The conflicting results between the current and previous studies regarding the role of IL-10 gene polymorphisms in IBS may be due to several factors. First, it is difficult to ascertain the magnitude of the effects of genetic polymorphisms on disease susceptibility because of the existence of IL-10 homologues. Different IL-10 binding receptors are likely to complicate the determination of IL-10 expression levels in vitro.40 Moreover, insufficiently large sample sizes (especially the IBS subgroups), the younger ages of the study subjects (≤18 years of age), gene-gene and gene-environment interactions, and ethnic differences may contribute to these discrepancies. In this study, the lack of association between IL-10 promoter polymorphisms and lower IL-10 levels in children with IBS implies that different combinations of factors affect the regulation of cytokine production. Genetic variations may affect only a part of the cytokine profile changes that precipitate IBS.

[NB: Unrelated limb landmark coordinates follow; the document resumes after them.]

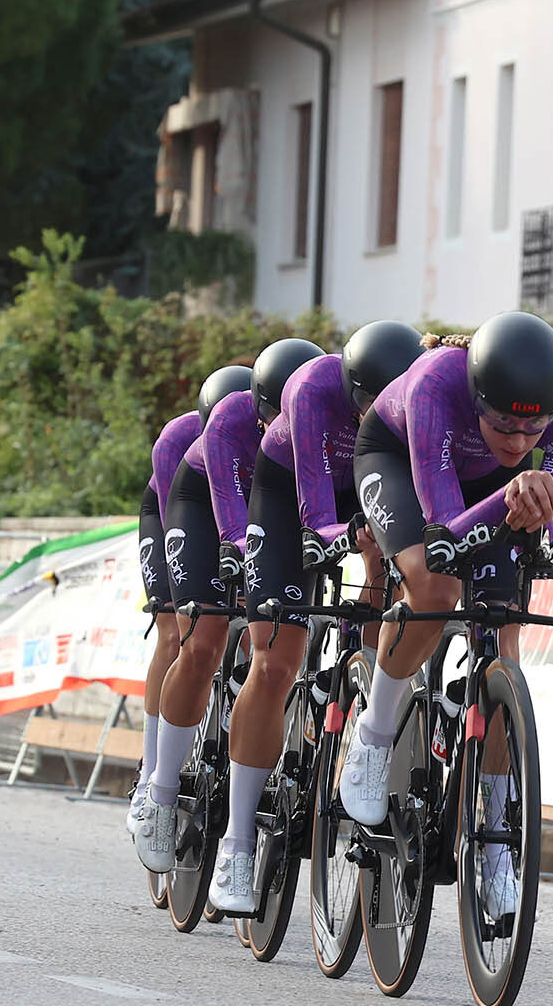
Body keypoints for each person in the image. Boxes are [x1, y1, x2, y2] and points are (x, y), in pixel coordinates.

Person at [342, 311, 553, 916]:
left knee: (505, 646)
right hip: (401, 461)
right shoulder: (435, 383)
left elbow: (545, 530)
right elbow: (442, 536)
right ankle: (374, 736)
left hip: (497, 488)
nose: (517, 439)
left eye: (534, 428)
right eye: (503, 422)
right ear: (477, 395)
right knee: (435, 590)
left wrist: (530, 516)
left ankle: (492, 844)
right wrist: (511, 499)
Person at [209, 320, 424, 913]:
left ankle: (358, 706)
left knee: (388, 594)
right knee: (275, 662)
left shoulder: (411, 407)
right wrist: (337, 536)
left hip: (365, 485)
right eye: (364, 405)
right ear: (351, 390)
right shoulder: (311, 389)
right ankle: (238, 838)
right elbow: (313, 502)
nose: (370, 415)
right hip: (288, 493)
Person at [135, 338, 324, 875]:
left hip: (270, 511)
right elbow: (228, 522)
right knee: (190, 636)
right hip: (190, 507)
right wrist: (238, 573)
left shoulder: (317, 426)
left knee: (275, 639)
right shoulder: (205, 433)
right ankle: (158, 785)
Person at [127, 366, 248, 826]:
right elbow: (180, 524)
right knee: (178, 634)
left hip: (243, 516)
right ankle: (150, 771)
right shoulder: (179, 438)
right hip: (175, 514)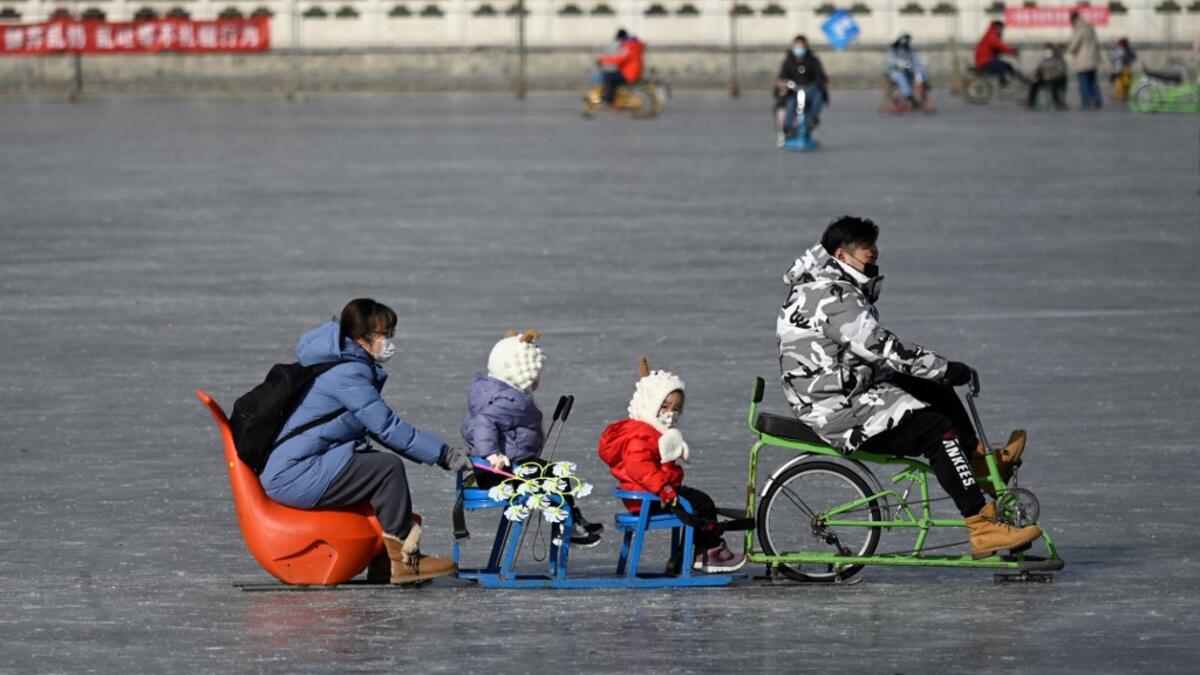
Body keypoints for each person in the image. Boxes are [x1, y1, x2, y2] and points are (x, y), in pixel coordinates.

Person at [775, 217, 1042, 559]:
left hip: (844, 391)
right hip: (838, 411)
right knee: (937, 431)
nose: (873, 260)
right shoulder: (829, 296)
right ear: (842, 255)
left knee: (933, 385)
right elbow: (884, 347)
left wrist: (937, 373)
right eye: (866, 254)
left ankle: (977, 463)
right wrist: (948, 367)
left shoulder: (824, 285)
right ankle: (982, 526)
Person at [260, 298, 469, 584]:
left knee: (372, 466)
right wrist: (443, 454)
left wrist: (441, 455)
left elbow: (376, 429)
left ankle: (382, 559)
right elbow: (387, 427)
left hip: (299, 467)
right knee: (386, 469)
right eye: (386, 335)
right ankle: (403, 559)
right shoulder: (348, 373)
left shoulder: (343, 364)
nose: (390, 342)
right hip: (296, 474)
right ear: (362, 338)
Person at [597, 357, 746, 572]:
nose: (670, 414)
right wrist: (664, 487)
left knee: (697, 504)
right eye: (665, 407)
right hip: (651, 497)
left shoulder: (653, 432)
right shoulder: (642, 434)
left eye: (676, 409)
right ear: (651, 406)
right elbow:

In conclusion, children with IBS tend to produce lower amounts of the anti-inflammatory cytokine IL-10 at baseline and after LPS stimulation. However, there are no significant associations between IL-10 promoter polymorphisms and IL-10 levels in these children. The inherited component and genetic variations in children with IBS require further investigation.